Three ConnectorV2 pipeline types#

There are three different types of connector pipelines in RLlib:

  1. Env-to-module pipeline, which creates tensor batches for action computing forward passes.

  2. Module-to-env pipeline, which translates a model’s output into RL environment actions.

  3. Learner connector pipeline, which creates the train batch for a model update.

The ConnectorV2 API is an extremely powerful tool for customizing your RLlib experiments and algorithms. It allows you to take full control over accessing, changing, and re-assembling the episode data collected from your RL environments or your offline RL input files as well as controlling the exact nature and shape of the tensor batches that RLlib feeds into your models for computing actions or losses.
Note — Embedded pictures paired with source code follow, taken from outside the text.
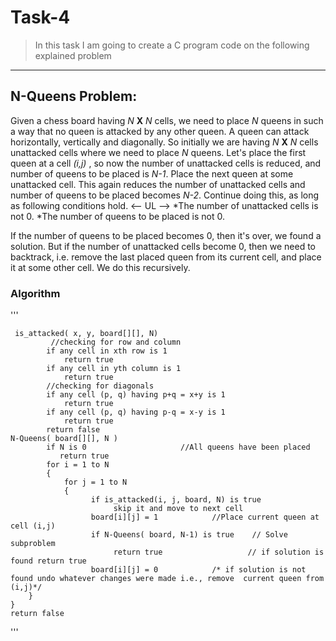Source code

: # Task-4
<!-- Blockquote -->
>In this task I am going to create a C program code on the following explained problem
<!-- Horizontal Rule -->
---
## N-Queens Problem:
<!-- Strong --><!-- Italics -->
Given a chess board having *N* **X** *N* cells, we need to place *N* queens in such a way that no queen is attacked by any other queen. A queen can attack horizontally, vertically and diagonally.
So initially we are having *N* **X** *N* cells unattacked cells where we need to place *N* queens. Let's place the first queen at a cell *(i,j)* , so now the number of unattacked cells is reduced, and number of queens to be placed is *N-1*. Place the next queen at some unattacked cell. This again reduces the number of unattacked cells and number of queens to be placed becomes *N-2*. Continue doing this, as long as following conditions hold.
<-- UL -->
*The number of unattacked cells is not 0.
*The number of queens to be placed is not 0.

If the number of queens to be placed becomes 0, then it's over, we found a solution. But if the number of unattacked cells become 0, then we need to backtrack, i.e. remove the last placed queen from its current cell, and place it at some other cell. We do this recursively.

### Algorithm
<!-- Github Markdown -->
<!-- Code Blocks -->
'''

     is_attacked( x, y, board[][], N)
             //checking for row and column
            if any cell in xth row is 1
                return true
            if any cell in yth column is 1
                return true
            //checking for diagonals
            if any cell (p, q) having p+q = x+y is 1          
                return true
            if any cell (p, q) having p-q = x-y is 1
                return true
            return false
    N-Queens( board[][], N )
            if N is 0                     //All queens have been placed
               return true
            for i = 1 to N 
            {
                for j = 1 to N 
                {
                      if is_attacked(i, j, board, N) is true
                           skip it and move to next cell
                      board[i][j] = 1            //Place current queen at cell (i,j)
                      if N-Queens( board, N-1) is true    // Solve subproblem
                           return true                   // if solution is found return true
                      board[i][j] = 0            /* if solution is not found undo whatever changes were made i.e., remove  current queen from (i,j)*/
        }
    }
    return false
'''
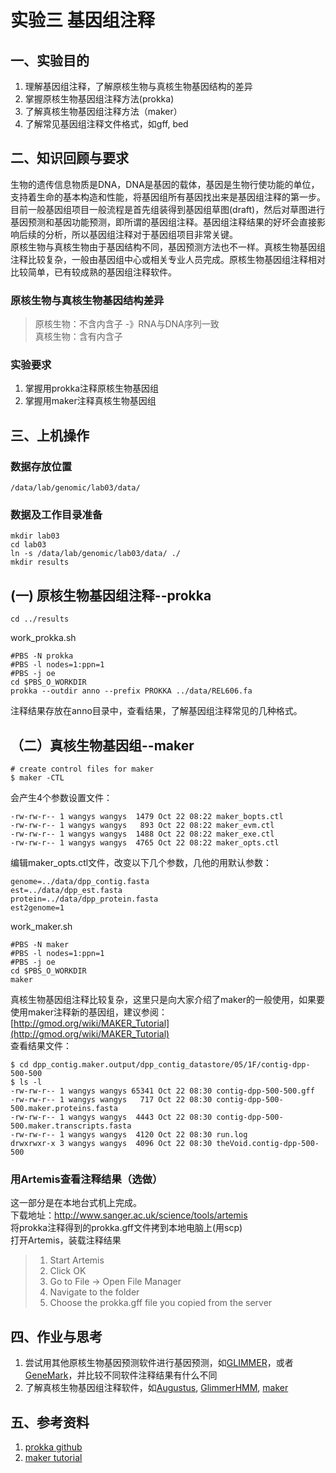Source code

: # 实验三 基因组注释  
## 一、实验目的  
1. 理解基因组注释，了解原核生物与真核生物基因结构的差异
2. 掌握原核生物基因组注释方法(prokka)
3. 了解真核生物基因组注释方法（maker）
4. 了解常见基因组注释文件格式，如gff, bed


## 二、知识回顾与要求  
生物的遗传信息物质是DNA，DNA是基因的载体，基因是生物行使功能的单位，支持着生命的基本构造和性能，将基因组所有基因找出来是基因组注释的第一步。目前一般基因组项目一般流程是首先组装得到基因组草图(draft)，然后对草图进行基因预测和基因功能预测，即所谓的基因组注释。基因组注释结果的好坏会直接影响后续的分析，所以基因组注释对于基因组项目非常关键。   
原核生物与真核生物由于基因结构不同，基因预测方法也不一样。真核生物基因组注释比较复杂，一般由基因组中心或相关专业人员完成。原核生物基因组注释相对比较简单，已有较成熟的基因组注释软件。    

### 原核生物与真核生物基因结构差异
> 原核生物：不含内含子 -》RNA与DNA序列一致  
> 真核生物：含有内含子

### 实验要求  
1. 掌握用prokka注释原核生物基因组  
2. 掌握用maker注释真核生物基因组  

## 三、上机操作  
### 数据存放位置  
```
/data/lab/genomic/lab03/data/
```

### 数据及工作目录准备  
```
mkdir lab03
cd lab03
ln -s /data/lab/genomic/lab03/data/ ./
mkdir results

```

## (一) 原核生物基因组注释--prokka    
```
cd ../results

```

work_prokka.sh  
```
#PBS -N prokka
#PBS -l nodes=1:ppn=1
#PBS -j oe
cd $PBS_O_WORKDIR
prokka --outdir anno --prefix PROKKA ../data/REL606.fa

```
注释结果存放在anno目录中，查看结果，了解基因组注释常见的几种格式。  

## （二）真核生物基因组--maker  
```
# create control files for maker
$ maker -CTL
```
会产生4个参数设置文件：
```
-rw-rw-r-- 1 wangys wangys  1479 Oct 22 08:22 maker_bopts.ctl  
-rw-rw-r-- 1 wangys wangys   893 Oct 22 08:22 maker_evm.ctl  
-rw-rw-r-- 1 wangys wangys  1488 Oct 22 08:22 maker_exe.ctl  
-rw-rw-r-- 1 wangys wangys  4765 Oct 22 08:22 maker_opts.ctl  
```
编辑maker_opts.ctl文件，改变以下几个参数，几他的用默认参数：  
```
genome=../data/dpp_contig.fasta  
est=../data/dpp_est.fasta  
protein=../data/dpp_protein.fasta  
est2genome=1  
```
work_maker.sh
```
#PBS -N maker
#PBS -l nodes=1:ppn=1
#PBS -j oe
cd $PBS_O_WORKDIR
maker
```
真核生物基因组注释比较复杂，这里只是向大家介绍了maker的一般使用，如果要使用maker注释新的基因组，建议参阅：[http://gmod.org/wiki/MAKER_Tutorial](http://gmod.org/wiki/MAKER_Tutorial)  
查看结果文件：  
```
$ cd dpp_contig.maker.output/dpp_contig_datastore/05/1F/contig-dpp-500-500
$ ls -l
-rw-rw-r-- 1 wangys wangys 65341 Oct 22 08:30 contig-dpp-500-500.gff  
-rw-rw-r-- 1 wangys wangys   717 Oct 22 08:30 contig-dpp-500-500.maker.proteins.fasta  
-rw-rw-r-- 1 wangys wangys  4443 Oct 22 08:30 contig-dpp-500-500.maker.transcripts.fasta  
-rw-rw-r-- 1 wangys wangys  4120 Oct 22 08:30 run.log  
drwxrwxr-x 3 wangys wangys  4096 Oct 22 08:30 theVoid.contig-dpp-500-500  
```

### 用Artemis查看注释结果（选做）  
这一部分是在本地台式机上完成。  
下载地址：http://www.sanger.ac.uk/science/tools/artemis  
将prokka注释得到的prokka.gff文件拷到本地电脑上(用scp)  
打开Artemis，装载注释结果  
>    1. Start Artemis  
>    2. Click OK  
>    3. Go to File -> Open File Manager  
>    4. Navigate to the folder  
>    5. Choose the prokka.gff file you copied from the server

## 四、作业与思考  
1. 尝试用其他原核生物基因预测软件进行基因预测，如[GLIMMER](http://ccb.jhu.edu/software/glimmer/index.shtml)，或者[GeneMark](http://topaz.gatech.edu/GeneMark/)，并比较不同软件注释结果有什么不同
2. 了解真核生物基因组注释软件，如[Augustus](http://bioinf.uni-greifswald.de/augustus/), [GlimmerHMM](http://ccb.jhu.edu/software/glimmerhmm/), [maker](http://www.yandell-lab.org/software/maker.html)

## 五、参考资料  
1. [prokka github](https://github.com/tseemann/prokka)
2. [maker tutorial](http://gmod.org/wiki/MAKER_Tutorial)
../_images/location_of_connector_pipelines_in_rllib.svg

ConnectorV2 Pipelines: Connector pipelines convert episodes into batched data, which your model can process (env-to-module and Learner) or convert your model’s output into action batches, which your possibly vectorized RL environment needs for stepping (module-to-env). The env-to-module pipeline, located on an EnvRunner, takes a list of episodes as input and outputs a batch for an RLModule forward pass that computes the next action. The module-to-env pipeline on the same EnvRunner takes the output of that RLModule and converts it into actions for the next call to your RL environment’s step() method. Lastly, a Learner connector pipeline, located on a Learner worker, converts a list of episodes into a train batch for the next RLModule update.#

The succeeding pages discuss the three pipeline types in more detail, however, all three have in common:

  • All connector pipelines are sequences of one or more ConnectorV2 pieces. You can nest these as well, meaning some of the pieces may be connector pipelines themselves.

  • All connector pieces and -pipelines are Python callables, overriding the __call__() method.

  • The call signatures are uniform across the different pipeline types. The main, mandatory arguments are the list of episodes, the batch to-be-built, and the RLModule instance. See the __call__() method for more details.

  • All connector pipelines can read from and write to the provided list of episodes as well as the batch and thereby perform data transforms as required.